또한 핸드 제스처들과 같은 사용자 제스처 명령들을 검출하기 위해 시청자의 이미지들을 캡처하기 위한 비디오 카메라(17)가 시스템(14) 및/또는 디스플레이(20)에 결합될 수 있다. 제스처 명령은 컴퓨터 입력으로서, 이미지 분석을 통한, 인식된 임의의 움직임이다.A video camera 17 may also be coupled to the system 14 and / or the display 20 for capturing images of the viewer to detect user gesture commands, such as hand gestures. A gesture instruction is any input recognized as a computer input, through image analysis.
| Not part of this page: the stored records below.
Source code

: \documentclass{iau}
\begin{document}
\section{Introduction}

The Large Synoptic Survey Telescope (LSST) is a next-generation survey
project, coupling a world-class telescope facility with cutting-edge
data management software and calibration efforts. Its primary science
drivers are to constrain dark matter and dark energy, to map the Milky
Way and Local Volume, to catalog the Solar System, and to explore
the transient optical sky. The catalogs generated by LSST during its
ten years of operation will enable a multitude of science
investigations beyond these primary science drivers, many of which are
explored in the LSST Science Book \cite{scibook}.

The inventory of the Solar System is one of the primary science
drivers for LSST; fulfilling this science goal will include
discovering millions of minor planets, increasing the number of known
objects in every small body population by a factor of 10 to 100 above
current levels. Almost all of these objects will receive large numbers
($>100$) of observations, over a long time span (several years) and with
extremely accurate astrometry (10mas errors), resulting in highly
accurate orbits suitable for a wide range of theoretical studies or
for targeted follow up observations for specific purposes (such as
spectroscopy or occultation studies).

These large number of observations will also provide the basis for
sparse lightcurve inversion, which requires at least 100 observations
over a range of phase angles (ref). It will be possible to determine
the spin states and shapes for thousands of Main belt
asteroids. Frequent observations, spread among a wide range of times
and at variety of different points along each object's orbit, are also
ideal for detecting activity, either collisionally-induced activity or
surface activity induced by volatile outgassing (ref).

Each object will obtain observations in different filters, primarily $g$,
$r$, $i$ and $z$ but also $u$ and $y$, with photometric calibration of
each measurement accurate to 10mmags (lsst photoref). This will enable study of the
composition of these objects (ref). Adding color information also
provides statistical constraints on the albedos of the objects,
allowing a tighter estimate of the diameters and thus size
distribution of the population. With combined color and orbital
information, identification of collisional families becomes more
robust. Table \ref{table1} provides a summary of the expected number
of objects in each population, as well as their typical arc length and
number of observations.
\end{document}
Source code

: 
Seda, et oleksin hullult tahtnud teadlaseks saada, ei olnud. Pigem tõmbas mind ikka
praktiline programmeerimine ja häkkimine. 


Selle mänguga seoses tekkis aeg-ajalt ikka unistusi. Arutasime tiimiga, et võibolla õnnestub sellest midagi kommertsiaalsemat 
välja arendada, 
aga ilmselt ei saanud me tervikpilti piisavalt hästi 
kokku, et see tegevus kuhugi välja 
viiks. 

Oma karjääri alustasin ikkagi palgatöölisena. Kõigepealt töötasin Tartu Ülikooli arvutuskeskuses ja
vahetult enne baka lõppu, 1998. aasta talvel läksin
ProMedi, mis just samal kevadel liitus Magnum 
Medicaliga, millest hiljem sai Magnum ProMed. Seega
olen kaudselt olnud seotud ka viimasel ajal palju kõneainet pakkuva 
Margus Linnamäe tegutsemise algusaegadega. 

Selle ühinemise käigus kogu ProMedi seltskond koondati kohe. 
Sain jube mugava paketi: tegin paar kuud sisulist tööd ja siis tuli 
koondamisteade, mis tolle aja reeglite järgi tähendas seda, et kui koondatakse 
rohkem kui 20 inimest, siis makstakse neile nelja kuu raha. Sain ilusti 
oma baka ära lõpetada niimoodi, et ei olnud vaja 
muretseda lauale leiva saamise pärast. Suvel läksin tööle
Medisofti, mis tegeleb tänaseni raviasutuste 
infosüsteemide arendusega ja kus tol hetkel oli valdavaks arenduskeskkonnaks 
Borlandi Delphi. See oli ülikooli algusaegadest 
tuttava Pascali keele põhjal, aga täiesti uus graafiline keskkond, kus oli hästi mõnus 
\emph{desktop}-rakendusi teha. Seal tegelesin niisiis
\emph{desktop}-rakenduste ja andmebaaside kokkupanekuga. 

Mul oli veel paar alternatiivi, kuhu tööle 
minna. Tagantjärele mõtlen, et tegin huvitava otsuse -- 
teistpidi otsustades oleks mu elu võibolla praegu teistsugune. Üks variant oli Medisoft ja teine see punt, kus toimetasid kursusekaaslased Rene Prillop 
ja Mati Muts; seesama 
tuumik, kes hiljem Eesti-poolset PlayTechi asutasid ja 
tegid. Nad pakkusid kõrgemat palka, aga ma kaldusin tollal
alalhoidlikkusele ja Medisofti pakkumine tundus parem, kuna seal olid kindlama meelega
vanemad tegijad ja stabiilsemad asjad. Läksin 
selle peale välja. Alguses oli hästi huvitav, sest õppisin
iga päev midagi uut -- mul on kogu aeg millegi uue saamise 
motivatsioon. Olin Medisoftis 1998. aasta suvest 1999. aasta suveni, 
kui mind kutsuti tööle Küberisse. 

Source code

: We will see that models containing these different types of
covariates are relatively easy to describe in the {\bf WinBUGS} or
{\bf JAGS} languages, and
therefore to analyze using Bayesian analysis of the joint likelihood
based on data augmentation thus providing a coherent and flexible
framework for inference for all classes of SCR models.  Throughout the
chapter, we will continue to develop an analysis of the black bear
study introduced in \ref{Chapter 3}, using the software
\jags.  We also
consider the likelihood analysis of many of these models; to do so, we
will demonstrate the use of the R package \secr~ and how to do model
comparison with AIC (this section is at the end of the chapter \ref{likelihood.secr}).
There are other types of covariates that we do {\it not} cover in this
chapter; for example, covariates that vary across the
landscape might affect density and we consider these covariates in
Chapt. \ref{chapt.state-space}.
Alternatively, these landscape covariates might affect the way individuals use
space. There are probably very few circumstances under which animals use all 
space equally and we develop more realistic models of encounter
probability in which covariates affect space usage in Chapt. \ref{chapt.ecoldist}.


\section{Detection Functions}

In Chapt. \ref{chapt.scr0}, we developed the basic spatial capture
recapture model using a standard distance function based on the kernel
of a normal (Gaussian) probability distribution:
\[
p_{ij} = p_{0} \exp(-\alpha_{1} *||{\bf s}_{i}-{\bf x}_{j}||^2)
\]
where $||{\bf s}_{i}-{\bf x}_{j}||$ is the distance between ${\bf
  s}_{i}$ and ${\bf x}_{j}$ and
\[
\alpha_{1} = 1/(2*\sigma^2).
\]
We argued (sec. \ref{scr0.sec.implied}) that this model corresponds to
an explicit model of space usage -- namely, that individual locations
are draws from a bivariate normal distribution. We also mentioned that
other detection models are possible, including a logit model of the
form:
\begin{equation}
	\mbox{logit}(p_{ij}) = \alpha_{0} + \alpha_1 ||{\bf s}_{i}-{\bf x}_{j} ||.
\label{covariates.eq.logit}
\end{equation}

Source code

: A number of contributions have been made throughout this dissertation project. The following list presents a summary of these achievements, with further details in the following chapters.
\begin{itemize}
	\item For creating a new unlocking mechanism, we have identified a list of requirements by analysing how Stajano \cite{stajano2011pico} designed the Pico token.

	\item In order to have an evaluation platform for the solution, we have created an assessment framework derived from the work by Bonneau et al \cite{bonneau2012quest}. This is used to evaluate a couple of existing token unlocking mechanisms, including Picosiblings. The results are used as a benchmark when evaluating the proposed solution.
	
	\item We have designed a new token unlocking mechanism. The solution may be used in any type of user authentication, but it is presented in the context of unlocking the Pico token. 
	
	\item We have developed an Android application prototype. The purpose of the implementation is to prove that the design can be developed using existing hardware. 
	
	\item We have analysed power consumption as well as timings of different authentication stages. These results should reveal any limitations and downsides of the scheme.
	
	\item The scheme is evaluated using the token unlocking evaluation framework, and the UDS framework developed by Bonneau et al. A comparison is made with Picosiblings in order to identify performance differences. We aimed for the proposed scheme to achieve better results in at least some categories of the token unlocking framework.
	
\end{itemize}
제어 디바이스(24)는, 몇몇 예들만 언급하면, 셀룰러 전화, 랩톱 컴퓨터, 태블릿 컴퓨터, 모바일 인터넷 디바이스, 또는 텔레비전 수신기용의 리모트 컨트롤을 포함하는 모바일 디바이스일 수 있다. 디바이스(24)는 또한 데스크톱 컴퓨터 또는 엔터테인먼트 시스템과 같이 비 이동성일 수 있다. 디바이스(24) 및 시스템(14)은 일 실시예에서 무선 홈 네트워크의 일부일 수 있다. 일반적으로, 디바이스(24)는 자신의 별개의 디스플레이를 가져서 이것이 텔레비젼 디스플레이 스크린과 독립적으로 정보를 디스플레이할 수 있도록 한다. 디바이스(24)가 자신의 디스플레이를 포함하지 않는 실시예들에서, 디스플레이는 예를 들어 PIP 디스플레이에 의해 텔레비전 디스플레이상에 겹쳐질(overlaid) 수 있다. Control device 24 may be a mobile device, including, but not limited to, a cellular telephone, a laptop computer, a tablet computer, a mobile internet device, or a remote control for a television receiver. The device 24 may also be non-mobile, such as a desktop computer or entertainment system. The device 24 and system 14 may be part of a wireless home network in one embodiment. Generally, the device 24 has its own separate display, which allows it to display information independently of the television display screen. In embodiments in which the device 24 does not include its own display, the display may be overlaid on the television display, for example, by a PIP display.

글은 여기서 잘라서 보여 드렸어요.